Aussi, entre immigration ciblée et réflexion sur le report de l’âge légal de la retraite, la petite république alpine, qui dispose du plus faible taux de chômage de la zone euro, essaye de maximiser son potentiel. Le taux d’emploi des femmes est de 70 %, c’est plus qu’en France, mais près d’une salariée sur deux est à temps partiel. Cette caractéristique est la seconde variable sur laquelle le projet ÜKiB veut peser.

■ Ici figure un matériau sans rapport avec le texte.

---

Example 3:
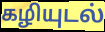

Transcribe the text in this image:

கழியுடல்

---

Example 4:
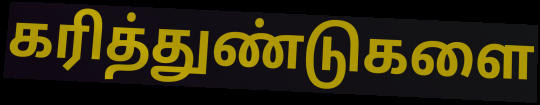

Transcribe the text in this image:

கரித்துண்டுகளை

« Si nos collaboratrices savent leurs enfants entre de bonnes mains, elles seront prêtes à allonger les journées de travail et elles seront plus motivées », assure le directeur du fabricant de bonbons PEZ, Hans Bangelmeier. Dans cette entreprise, comme dans la branche production de Silhouette, près de 70 % des salariés sont des femmes.

Renforcer l’attractivité de l’entreprise

Mais l’idée a aussi séduit le concepteur de camions de pompier Rosenbauer, qui compte surtout des hommes parmi ses 1 200 salariés, à Linz. « De plus en plus de jeunes pères partent en congé parental. Et puis, il y a un besoin pour la période d’été, témoigne le responsable RH Andreas Berger. Les communes n’ont pas une offre de garde suffisante. » Comme chez les autres partenaires, il s’agit de renforcer l’attractivité de l’entreprise pour des embauches futures, en offrant des avantages supérieurs à la moyenne. « Le manque de main-d’œuvre ne nous touche pas encore, reconnaît le RRH. Mais nous nous préparons. »

La définition du concept de garde et la coordination du projet, qui devrait concerner une cinquantaine d’enfants au moins, sont assurées par une agence du gouvernement de la province de Haute-Autriche. « Nous nous dirigeons vers un dispositif complémentaire des offres existantes. Le plus important est la flexibilité », explique Andreas Geiblinger, un de ses responsables.

Un plan, qui devrait inclure une participation financière des parents, doit être présenté aux trois entreprises dans le courant de l’automne, pour un déploiement en 2014.